Elisabeth A. Jones, University of Washington. “Constructing the Universal Library” (2014)

Ellen Marie Pozzi, Rutgers University. “The Public Library in an Immigrant Neighborhood: Italian Immigrants’ Information Ecologies in Newark, NJ, 1889-1919” (2013)

Congratulations to Dr. Intrator for the award, and to the other scholars for their superb work and for adding to the body of knowledge in library history. Thank you Phyllis Dain Dissertation Award Committee for your hard work in reading through these excellent submissions and making the difficult decision of choosing a winner. Committee members include:

Barry W. Seaver (Chair, July 1, 2013, to July 1, 2015)
Tanya Ducker Finchum (Member, July 1, 2013, to July 1, 2015)
Tom P. Glynn (Member, July 1, 2013, to July 1, 2015)
Mr. David Brett Spencer (Member, July 1, 2013, to July 1, 2015)
Rudolph Rose (Staff Liaison, July 1, 2010, to June 30, 2015)

The Library History Round Table of the American Library Association (ALA) sponsors the biennial Phyllis Dain Library History Dissertation Award.
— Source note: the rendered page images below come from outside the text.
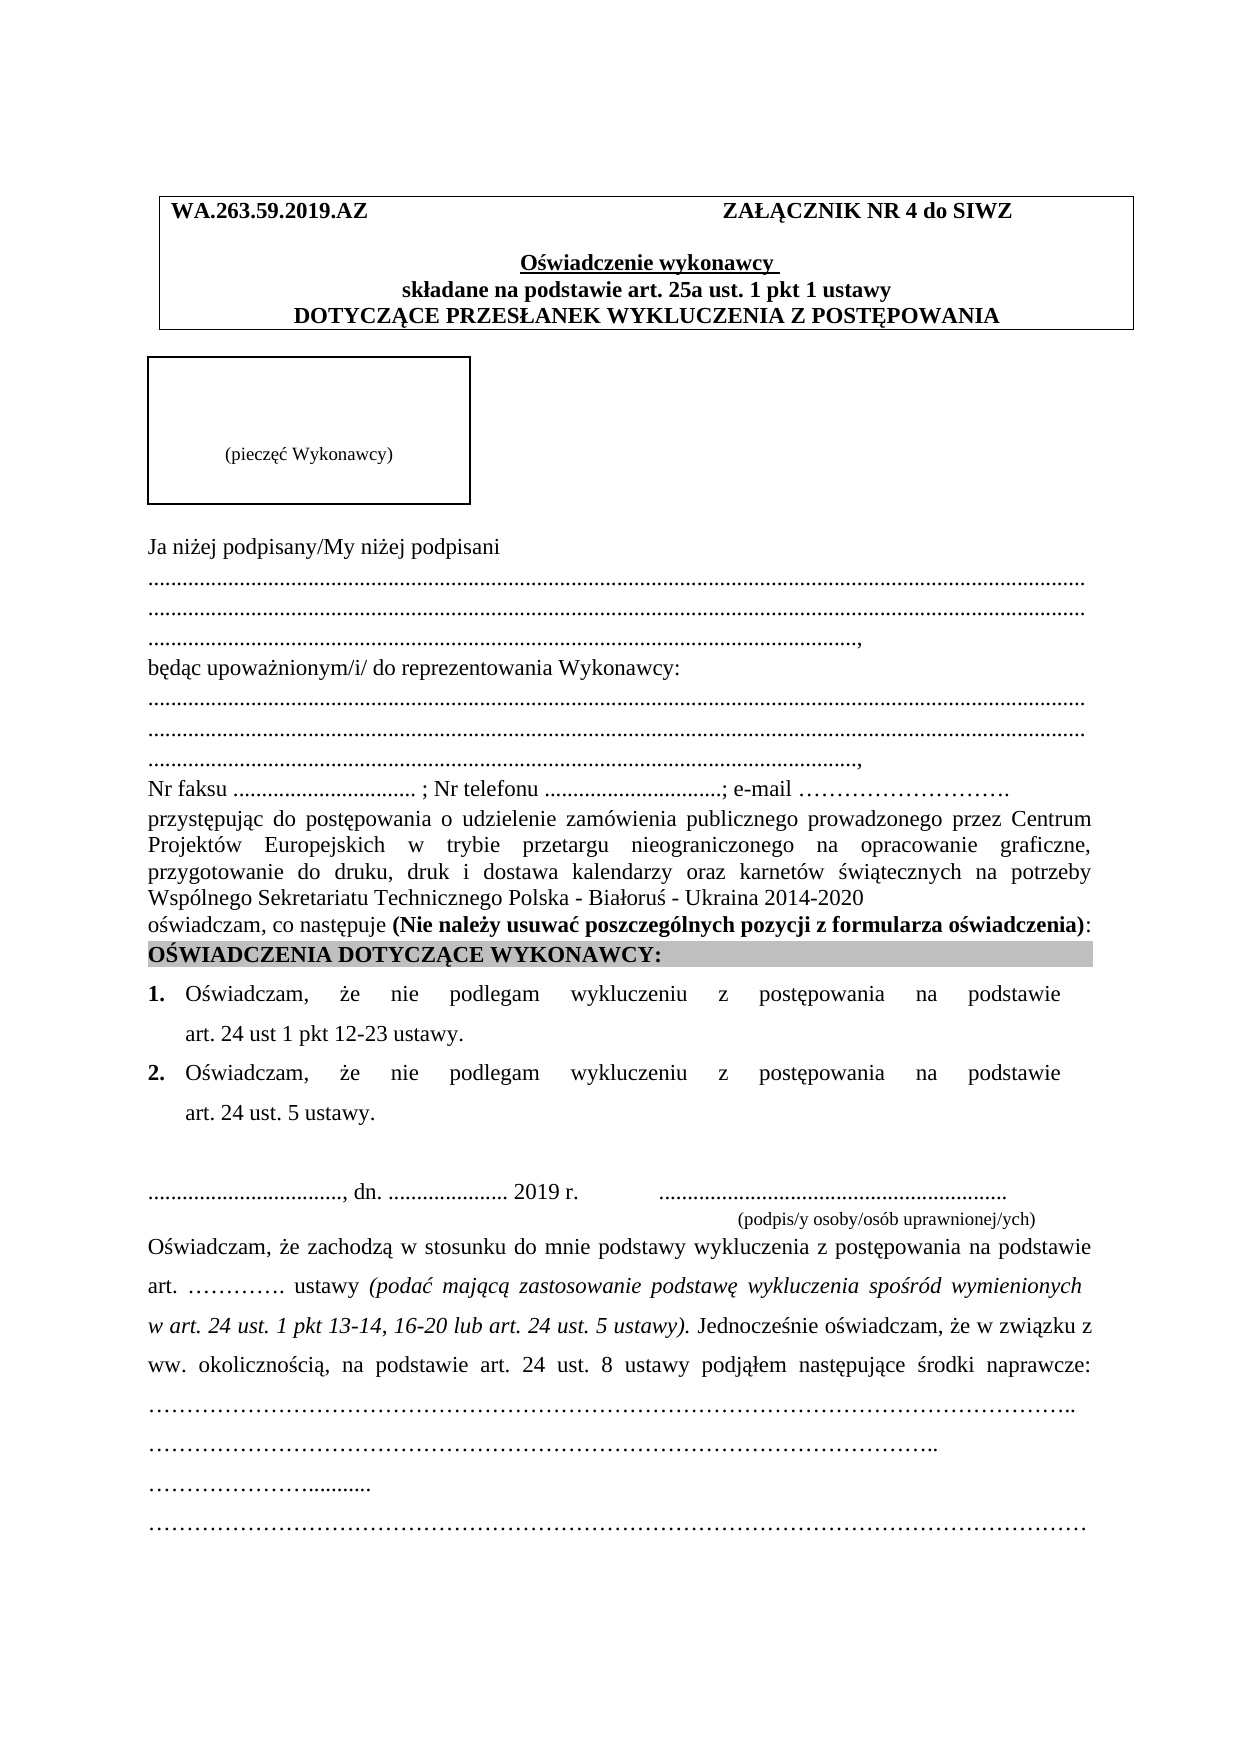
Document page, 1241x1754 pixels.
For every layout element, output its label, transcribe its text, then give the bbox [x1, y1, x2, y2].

text będąc upoważnionym/i/ do reprezentowania Wykonawcy: [148, 654, 1093, 681]
text .................................., dn. ..................... 2019 r. ............................................................. [148, 1178, 1093, 1204]
list Oświadczam, że nie podlegam wykluczeniu z postępowania na podstawie art. 24 ust. 5 ustawy. [148, 1059, 1093, 1125]
text OŚWIADCZENIA DOTYCZĄCE WYKONAWCY: [148, 941, 1093, 967]
table_cell DOTYCZĄCE PRZESŁANEK WYKLUCZENIA Z POSTĘPOWANIA [160, 302, 1133, 328]
text oświadczam, co następuje (Nie należy usuwać poszczególnych pozycji z formularza oświadczenia): [148, 911, 1093, 937]
text Oświadczam, że zachodzą w stosunku do mnie podstawy wykluczenia z postępowania na podstawie art. …………. ustawy (podać mającą zastosowanie podstawę wykluczenia spośród wymienionych w art. 24 ust. 1 pkt 13-14, 16-20 lub art. 24 ust. 5 ustawy). Jednocześnie oświadczam, że w związku z ww. okolicznością, na podstawie art. 24 ust. 8 ustawy podjąłem następujące środki naprawcze: ………………………………………………………………………………………………………….. [148, 1233, 1093, 1417]
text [148, 1430, 1093, 1535]
table_header WA.263.59.2019.AZ ZAŁĄCZNIK NR 4 do SIWZ Oświadczenie wykonawcy składane na podstawie art. 25a ust. 1 pkt 1 ustawy [160, 197, 1133, 302]
text przystępując do postępowania o udzielenie zamówienia publicznego prowadzonego przez Centrum Projektów Europejskich w trybie przetargu nieograniczonego na opracowanie graficzne, przygotowanie do druku, druk i dostawa kalendarzy oraz karnetów świątecznych na potrzeby Wspólnego Sekretariatu Technicznego Polska - Białoruś - Ukraina 2014-2020 [148, 805, 1093, 911]
text ...................................................................................................................................................................................................................................................................................................................................................................................................................................................................., [148, 563, 1093, 650]
text (pieczęć Wykonawcy) [149, 441, 469, 468]
text Ja niżej podpisany/My niżej podpisani [148, 533, 1093, 560]
text Nr faksu ................................ ; Nr telefonu ...............................; e-mail ………………………. [148, 775, 1093, 801]
text ...................................................................................................................................................................................................................................................................................................................................................................................................................................................................., [148, 684, 1093, 771]
text (podpis/y osoby/osób uprawnionej/ych) [738, 1208, 1093, 1229]
list Oświadczam, że nie podlegam wykluczeniu z postępowania na podstawie art. 24 ust 1 pkt 12-23 ustawy. [148, 980, 1093, 1046]
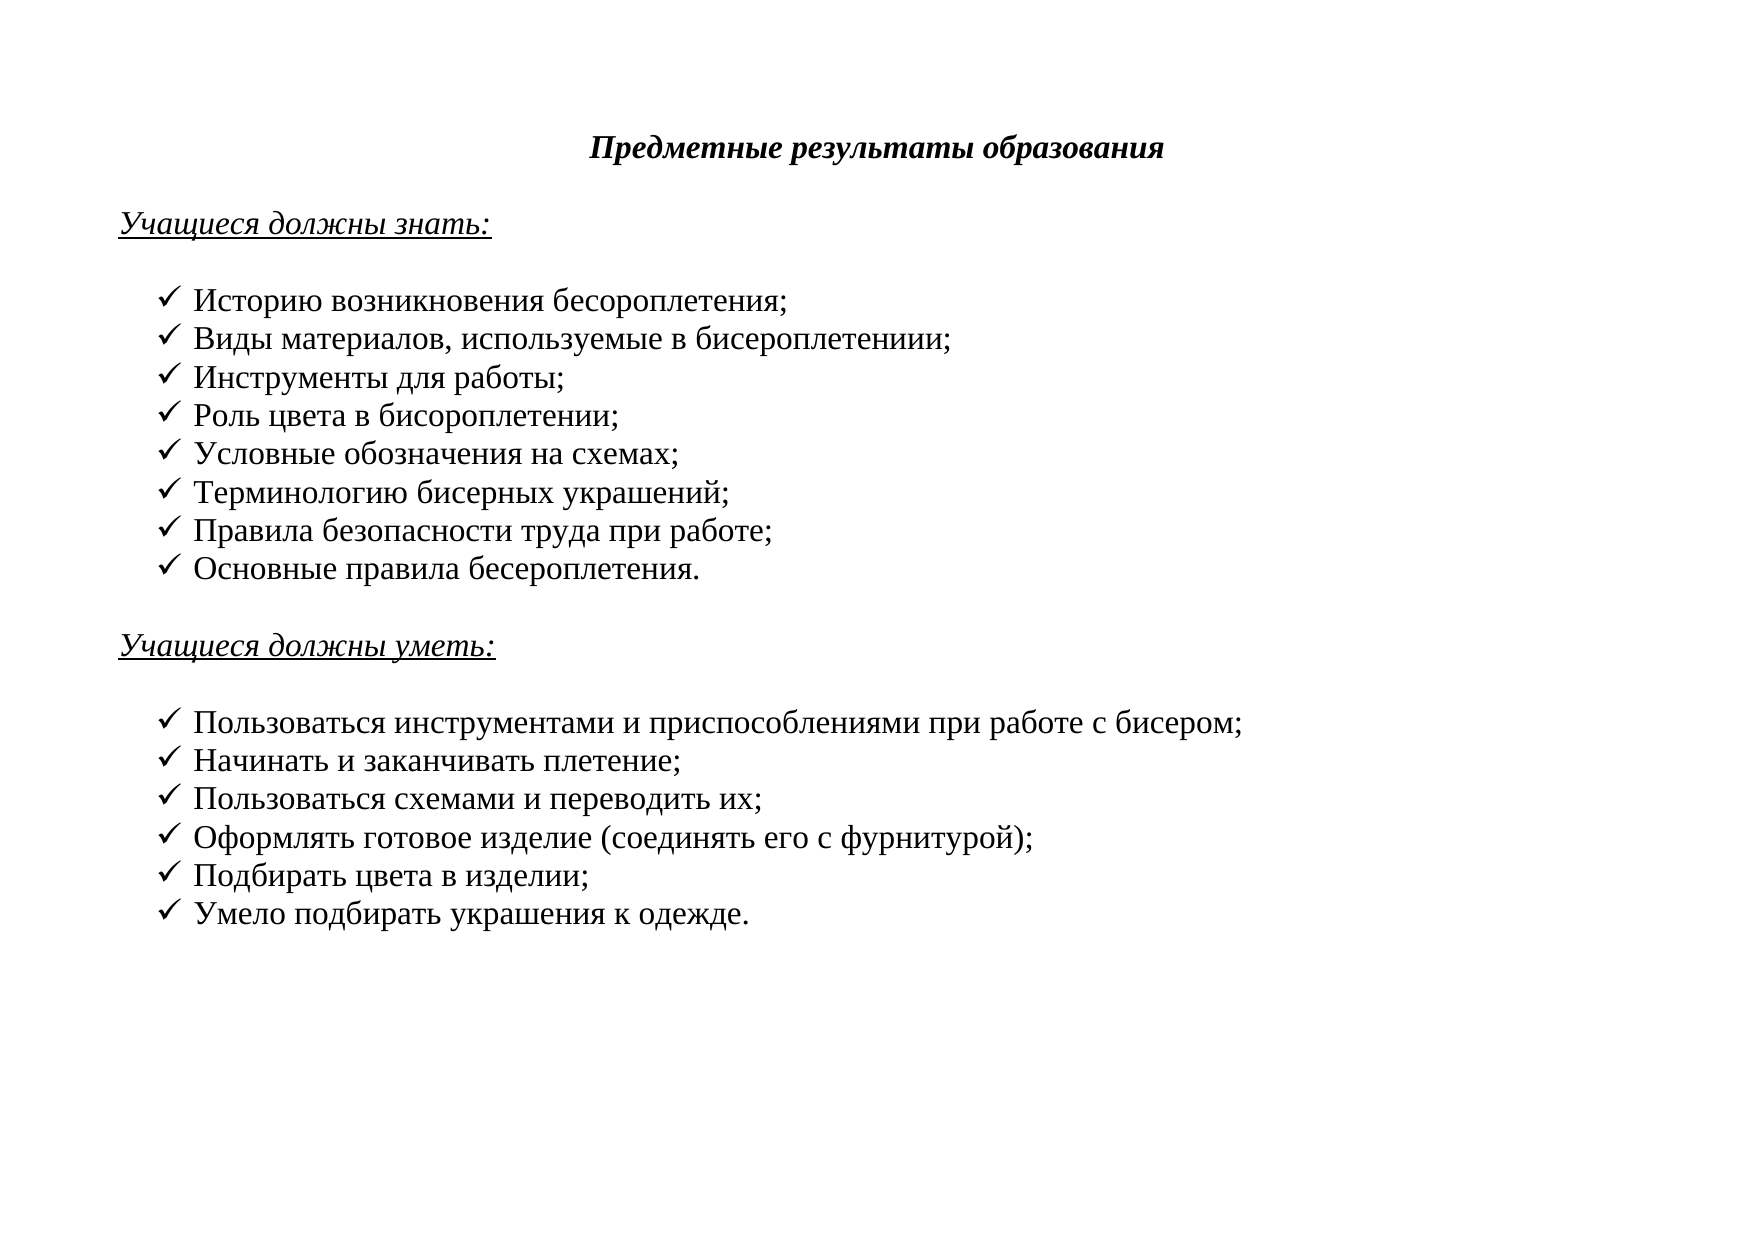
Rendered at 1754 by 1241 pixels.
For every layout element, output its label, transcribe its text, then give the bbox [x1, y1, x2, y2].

list Виды материалов, используемые в бисероплетениии; [156, 318, 1636, 357]
list Терминологию бисерных украшений; [156, 472, 1636, 510]
list Подбирать цвета в изделии; [156, 855, 1636, 893]
list Инструменты для работы; [156, 357, 1636, 395]
text Учащиеся должны знать: [118, 203, 1636, 242]
list Оформлять готовое изделие (соединять его с фурнитурой); [156, 817, 1636, 855]
list Историю возникновения бесороплетения; [156, 280, 1636, 318]
text Учащиеся должны уметь: [118, 625, 1636, 663]
list Пользоваться схемами и переводить их; [156, 778, 1636, 817]
text Предметные результаты образования [118, 127, 1636, 165]
list Пользоваться инструментами и приспособлениями при работе с бисером; [156, 702, 1636, 740]
list Условные обозначения на схемах; [156, 433, 1636, 472]
list Основные правила бесероплетения. [156, 548, 1636, 587]
list Умело подбирать украшения к одежде. [156, 893, 1636, 932]
list Начинать и заканчивать плетение; [156, 740, 1636, 778]
list Правила безопасности труда при работе; [156, 510, 1636, 548]
list Роль цвета в бисороплетении; [156, 395, 1636, 433]
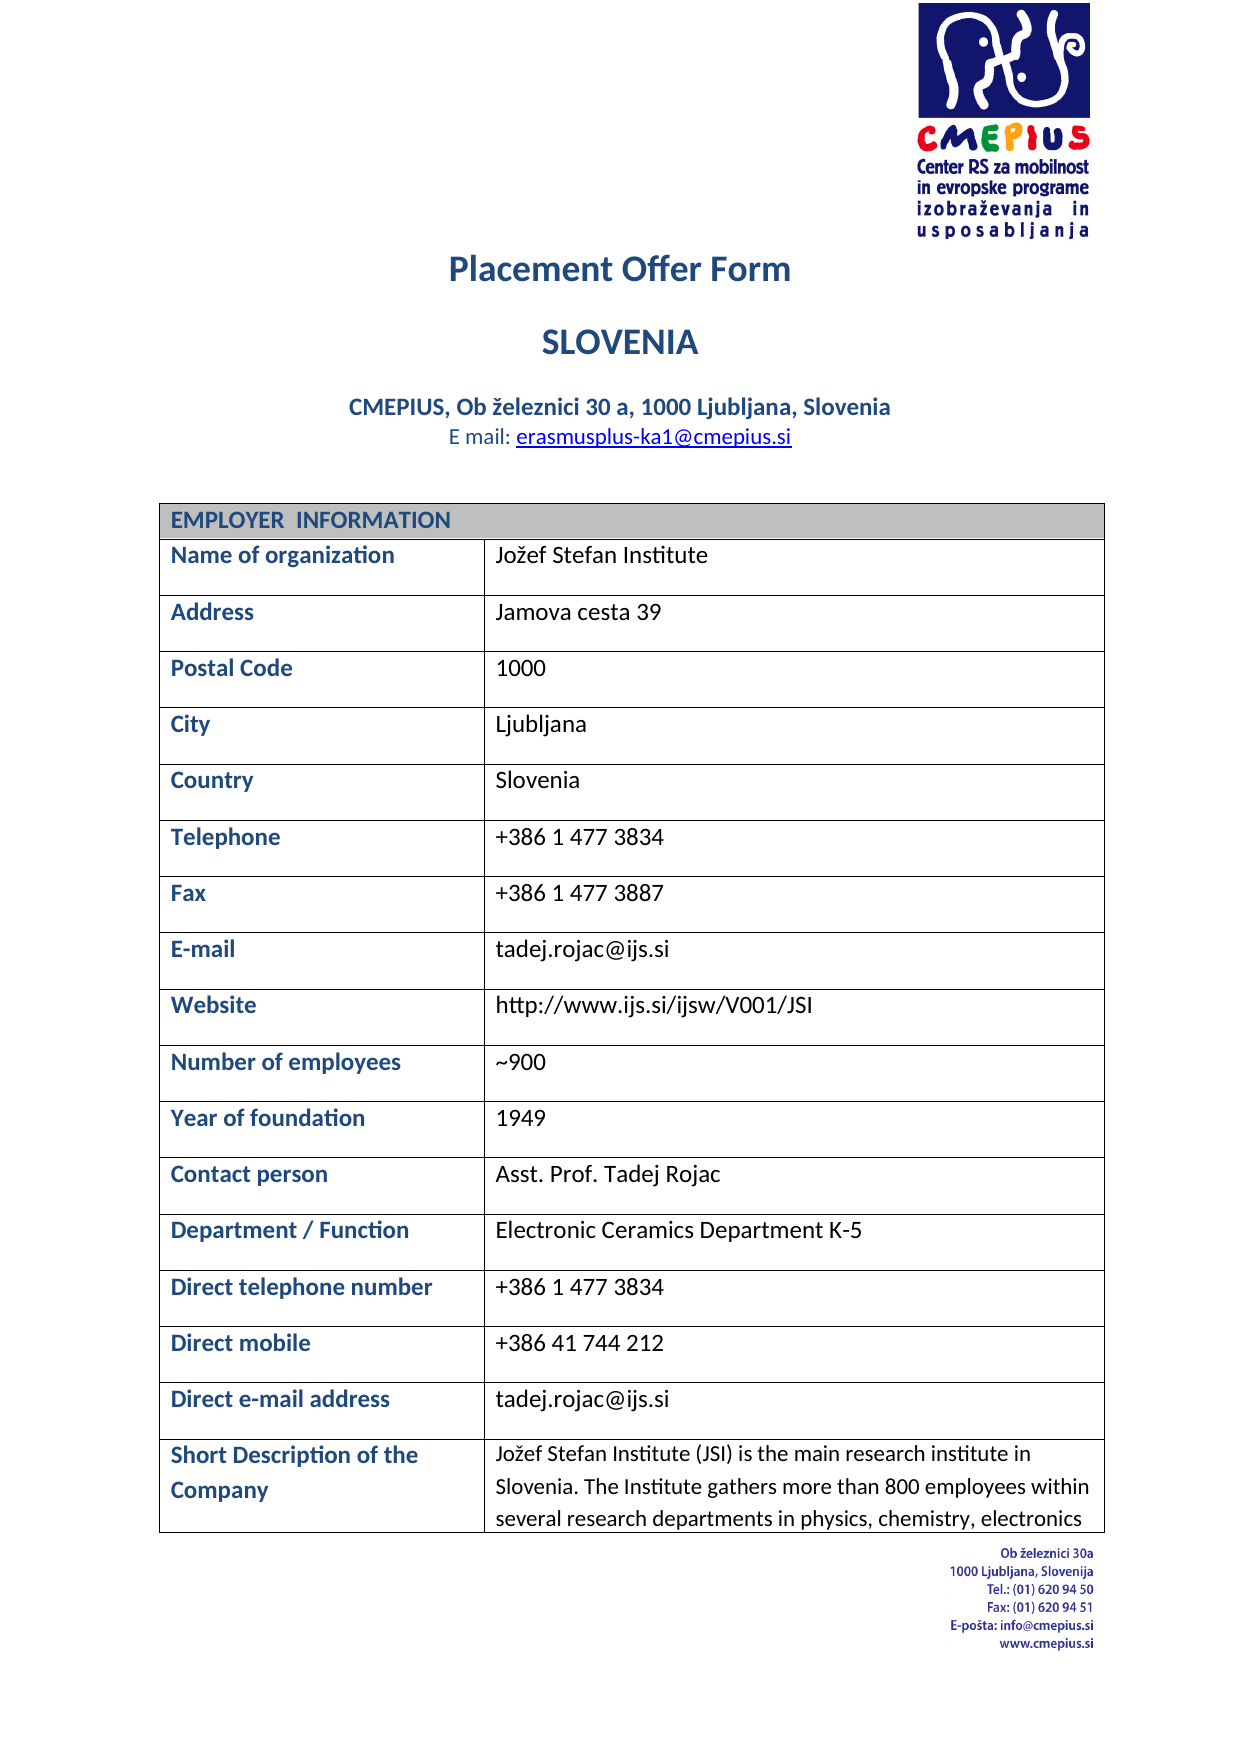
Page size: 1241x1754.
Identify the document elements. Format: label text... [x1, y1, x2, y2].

table_cell Number of employees [160, 1046, 484, 1101]
table_cell City [160, 708, 484, 763]
table_cell Website [160, 990, 484, 1045]
table_cell Short Description of the Company [160, 1440, 484, 1532]
text SLOVENIA [148, 318, 1093, 364]
table_cell Country [160, 765, 484, 820]
table_cell Address [160, 596, 484, 651]
table_cell +386 1 477 3834 [485, 821, 1104, 876]
table_cell 1000 [485, 652, 1104, 707]
picture [947, 1544, 1097, 1653]
table_cell Contact person [160, 1158, 484, 1213]
table_cell Jožef Stefan Institute [485, 540, 1104, 595]
table_cell +386 41 744 212 [485, 1327, 1104, 1382]
table_cell E-mail [160, 933, 484, 988]
table_header EMPLOYER INFORMATION [160, 504, 1104, 538]
table_cell Asst. Prof. Tadej Rojac [485, 1158, 1104, 1213]
table_cell Ljubljana [485, 708, 1104, 763]
table_cell Name of organization [160, 540, 484, 595]
table_cell Direct mobile [160, 1327, 484, 1382]
text E mail: erasmusplus-ka1@cmepius.si [148, 422, 1093, 450]
table_cell tadej.rojac@ijs.si [485, 1383, 1104, 1438]
table_cell Jožef Stefan Institute (JSI) is the main research institute in Slovenia. The Institute gathers more than 800 employees within several research departments in physics, chemistry, electronics and energetics. JSI has collaborations with national and international companies and universities and it is active both in basic science and research & development projects for industry. The Electronic Ceramics Department K-5 is active in the field of synthesis, properties and applications of ceramic materials for electronics and energetics, including piezoelectrics, ferroelectrics, relaxors and conductive oxides.The studies at the Department are focus on bulk materials, thick and thin films and printed structures prepared from lead-based and lead-free materials. [485, 1440, 1104, 1532]
table_cell http://www.ijs.si/ijsw/V001/JSI [485, 990, 1104, 1045]
table_cell Direct telephone number [160, 1271, 484, 1326]
table_cell ~900 [485, 1046, 1104, 1101]
table_cell Telephone [160, 821, 484, 876]
table_cell Direct e-mail address [160, 1383, 484, 1438]
table_cell +386 1 477 3887 [485, 877, 1104, 932]
table_cell Slovenia [485, 765, 1104, 820]
table_cell 1949 [485, 1102, 1104, 1157]
table_cell +386 1 477 3834 [485, 1271, 1104, 1326]
table_cell Department / Function [160, 1215, 484, 1270]
table_cell Postal Code [160, 652, 484, 707]
table_cell Year of foundation [160, 1102, 484, 1157]
text Placement Offer Form [148, 244, 1093, 290]
table_cell Jamova cesta 39 [485, 596, 1104, 651]
table_cell tadej.rojac@ijs.si [485, 933, 1104, 988]
table_cell Electronic Ceramics Department K-5 [485, 1215, 1104, 1270]
table_cell Fax [160, 877, 484, 932]
text CMEPIUS, Ob železnici 30 a, 1000 Ljubljana, Slovenia [148, 392, 1093, 422]
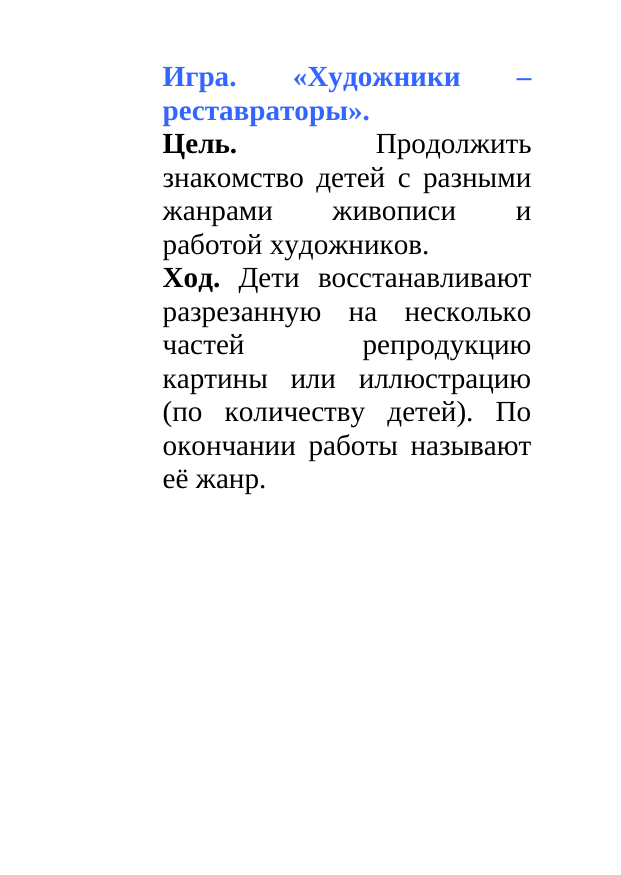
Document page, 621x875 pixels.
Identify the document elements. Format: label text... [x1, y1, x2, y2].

text Игра. «Художники – реставраторы». [162, 59, 531, 126]
text Цель. Продолжить знакомство детей с разными жанрами живописи и работой художников. [162, 126, 531, 260]
text Ход. Дети восстанавливают разрезанную на несколько частей репродукцию картины или иллюстрацию (по количеству детей). По окончании работы называют её жанр. [162, 260, 531, 495]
The award is offered only in odd-numbered years. The award, named in honor of a library historian widely known as a supportive advisor and mentor as well as a rigorous scholar and thinker, recognizes outstanding dissertations in English in the general area of library history. Five hundred dollars and a certificate are given for a selected dissertation that embodies original research on a significant topic relating to the history of libraries during any period, in any region of the world.